» Required work: Restate each entry word for word, leaving nothing out.

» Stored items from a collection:
- - -
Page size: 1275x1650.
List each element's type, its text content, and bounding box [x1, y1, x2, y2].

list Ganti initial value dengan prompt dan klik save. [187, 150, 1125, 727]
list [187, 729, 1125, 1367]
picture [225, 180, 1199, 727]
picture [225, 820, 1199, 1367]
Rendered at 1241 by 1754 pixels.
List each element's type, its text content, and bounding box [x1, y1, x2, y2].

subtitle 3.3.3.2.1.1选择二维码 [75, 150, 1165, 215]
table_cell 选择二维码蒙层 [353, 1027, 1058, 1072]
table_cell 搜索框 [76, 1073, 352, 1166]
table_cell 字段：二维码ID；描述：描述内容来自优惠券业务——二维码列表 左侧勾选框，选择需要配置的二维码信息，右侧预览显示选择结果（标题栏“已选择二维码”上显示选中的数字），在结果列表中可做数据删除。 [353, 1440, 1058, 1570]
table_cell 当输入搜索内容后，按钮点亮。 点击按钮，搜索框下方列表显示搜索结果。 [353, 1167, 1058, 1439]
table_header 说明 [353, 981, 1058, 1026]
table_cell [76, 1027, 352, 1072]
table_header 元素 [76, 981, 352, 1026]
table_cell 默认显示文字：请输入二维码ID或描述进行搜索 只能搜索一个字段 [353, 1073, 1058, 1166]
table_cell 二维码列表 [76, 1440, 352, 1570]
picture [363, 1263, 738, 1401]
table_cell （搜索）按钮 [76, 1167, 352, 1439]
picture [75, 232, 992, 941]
- - -
» Solution for this problem:
Page size: 1275x1650.
List each element's type, its text content, and bounding box [x1, y1, x2, y2].

list Ganti initial value dengan prompt dan klik save. [187, 150, 1125, 727]
list [187, 729, 1125, 1367]
picture [225, 180, 1199, 727]
picture [225, 820, 1199, 1367]
Rendered at 1241 by 1754 pixels.
List each element's type, its text content, and bounding box [x1, y1, x2, y2].

subtitle 3.3.3.2.1.1选择二维码 [75, 150, 1165, 215]
table_cell 选择二维码蒙层 [353, 1027, 1058, 1072]
table_cell 搜索框 [76, 1073, 352, 1166]
table_cell 字段：二维码ID；描述：描述内容来自优惠券业务——二维码列表 左侧勾选框，选择需要配置的二维码信息，右侧预览显示选择结果（标题栏“已选择二维码”上显示选中的数字），在结果列表中可做数据删除。 [353, 1440, 1058, 1570]
table_cell 当输入搜索内容后，按钮点亮。 点击按钮，搜索框下方列表显示搜索结果。 [353, 1167, 1058, 1439]
table_header 说明 [353, 981, 1058, 1026]
table_cell [76, 1027, 352, 1072]
table_header 元素 [76, 981, 352, 1026]
table_cell 默认显示文字：请输入二维码ID或描述进行搜索 只能搜索一个字段 [353, 1073, 1058, 1166]
table_cell 二维码列表 [76, 1440, 352, 1570]
picture [363, 1263, 738, 1401]
table_cell （搜索）按钮 [76, 1167, 352, 1439]
picture [75, 232, 992, 941]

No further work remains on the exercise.